In September, Bishop Kevin C. Rhoades told the British newspaper Catholic Herald Online he believes diocesan priests must be actively engaged in promoting vocations. In an article about how seven bishops have increased vocations in their dioceses, he also noted that particularly in parishes in which there’s a strong youth ministry program, the Diocese of Fort Wayne-South Bend is seeing a lot of vocations.

Father Budzinski found his vocation as a priest because of the example of joy and goodness shown in his parish priests, Msgr. Bernard Galic and Msgr. William Schooler. Both men are a living example of what makes priesthood attractive – decent and holy priests living joyful lives in service to others because of their love of God, the Church and people, he said.

Common fears in discerning a vocation to the priesthood include preaching in front of others, being lonely and not experiencing the particular love and affection of a spouse, said Father Budzinski. But “God gives us what we need for the vocation He’s calling us to.”

He explains to young men that they will have an opportunity to learn to preach while they are in formation at seminary. He also admits there may be moments of loneliness, but that everyone, even married people, experience that feeling from time to time.

God also gives everyone the grace to flourish in their calling and in a particular relationship with Him that is fulfilling, joyful and peaceful, he teaches.

“It’s a joy to see a young man who truly knows God loves him and desires to have a relationship with him,” said Father Budzinski. “To see his response to God’s love and desire by entering into that relationship through prayer, the sacramental life of the Church and friendship and charity towards others, and then to consider possibly allowing that love to overflow into a lifetime as a priest for the people of God, is beautiful.”

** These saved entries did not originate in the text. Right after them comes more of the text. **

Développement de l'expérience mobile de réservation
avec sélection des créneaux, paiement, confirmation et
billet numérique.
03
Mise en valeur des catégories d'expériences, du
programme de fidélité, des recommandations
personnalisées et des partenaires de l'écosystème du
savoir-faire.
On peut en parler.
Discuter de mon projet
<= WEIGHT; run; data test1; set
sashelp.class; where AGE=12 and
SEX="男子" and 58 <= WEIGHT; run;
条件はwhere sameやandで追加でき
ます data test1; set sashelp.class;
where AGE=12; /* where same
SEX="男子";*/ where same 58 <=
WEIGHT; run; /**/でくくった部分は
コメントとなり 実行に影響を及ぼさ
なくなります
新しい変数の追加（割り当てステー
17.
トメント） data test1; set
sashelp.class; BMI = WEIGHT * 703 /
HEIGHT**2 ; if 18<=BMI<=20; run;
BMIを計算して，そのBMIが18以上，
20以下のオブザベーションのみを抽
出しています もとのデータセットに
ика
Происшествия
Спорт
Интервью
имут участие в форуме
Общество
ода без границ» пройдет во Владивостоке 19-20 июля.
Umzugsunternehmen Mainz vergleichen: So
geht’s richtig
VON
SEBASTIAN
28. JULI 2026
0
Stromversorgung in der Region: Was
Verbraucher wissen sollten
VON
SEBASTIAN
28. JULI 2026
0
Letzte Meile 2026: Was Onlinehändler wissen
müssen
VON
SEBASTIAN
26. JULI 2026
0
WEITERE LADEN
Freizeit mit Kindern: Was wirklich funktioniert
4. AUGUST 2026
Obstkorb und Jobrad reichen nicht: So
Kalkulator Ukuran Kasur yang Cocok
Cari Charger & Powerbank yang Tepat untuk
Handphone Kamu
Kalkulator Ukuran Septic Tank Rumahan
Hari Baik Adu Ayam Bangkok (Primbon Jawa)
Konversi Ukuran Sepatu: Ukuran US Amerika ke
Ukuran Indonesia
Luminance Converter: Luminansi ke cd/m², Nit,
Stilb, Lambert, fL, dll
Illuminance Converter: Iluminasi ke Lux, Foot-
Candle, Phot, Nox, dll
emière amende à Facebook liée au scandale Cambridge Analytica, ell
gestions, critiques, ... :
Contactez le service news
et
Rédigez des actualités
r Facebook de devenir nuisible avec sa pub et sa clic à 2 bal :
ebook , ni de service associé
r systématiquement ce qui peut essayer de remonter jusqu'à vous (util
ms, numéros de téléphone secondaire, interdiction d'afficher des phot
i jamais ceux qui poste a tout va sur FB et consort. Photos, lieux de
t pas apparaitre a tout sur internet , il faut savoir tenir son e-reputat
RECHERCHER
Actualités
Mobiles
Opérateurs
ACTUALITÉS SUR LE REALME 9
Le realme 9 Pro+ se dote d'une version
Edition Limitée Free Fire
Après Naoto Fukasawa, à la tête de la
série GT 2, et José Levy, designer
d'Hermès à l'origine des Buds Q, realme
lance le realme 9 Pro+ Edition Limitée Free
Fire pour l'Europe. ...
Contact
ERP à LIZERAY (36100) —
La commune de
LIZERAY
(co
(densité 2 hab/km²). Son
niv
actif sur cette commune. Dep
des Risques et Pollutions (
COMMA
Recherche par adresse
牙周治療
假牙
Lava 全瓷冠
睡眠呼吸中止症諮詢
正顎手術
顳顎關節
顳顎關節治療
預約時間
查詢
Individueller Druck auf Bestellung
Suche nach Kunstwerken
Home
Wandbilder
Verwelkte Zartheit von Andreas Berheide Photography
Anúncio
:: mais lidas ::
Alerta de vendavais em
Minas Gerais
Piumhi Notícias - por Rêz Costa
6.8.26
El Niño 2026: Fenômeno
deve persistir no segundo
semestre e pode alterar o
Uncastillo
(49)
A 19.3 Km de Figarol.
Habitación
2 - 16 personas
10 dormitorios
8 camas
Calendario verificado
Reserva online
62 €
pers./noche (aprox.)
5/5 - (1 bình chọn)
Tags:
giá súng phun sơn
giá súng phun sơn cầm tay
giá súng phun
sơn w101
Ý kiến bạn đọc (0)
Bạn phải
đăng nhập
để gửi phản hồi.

The Vocations Office is dependent on the contributions of the Annual Bishop’s Appeal and other individual donations for the formation of seminarians. College seminarians pay for half of their tuition, room and board, while the diocese pays the other half. The diocese pays for all of the tuition, room and board for pre-theologians at Mount St. Mary’s Seminary and Pontifical North American College. In exchange for all the support, the seminarian, when he is ordained a priest, will give the people his life.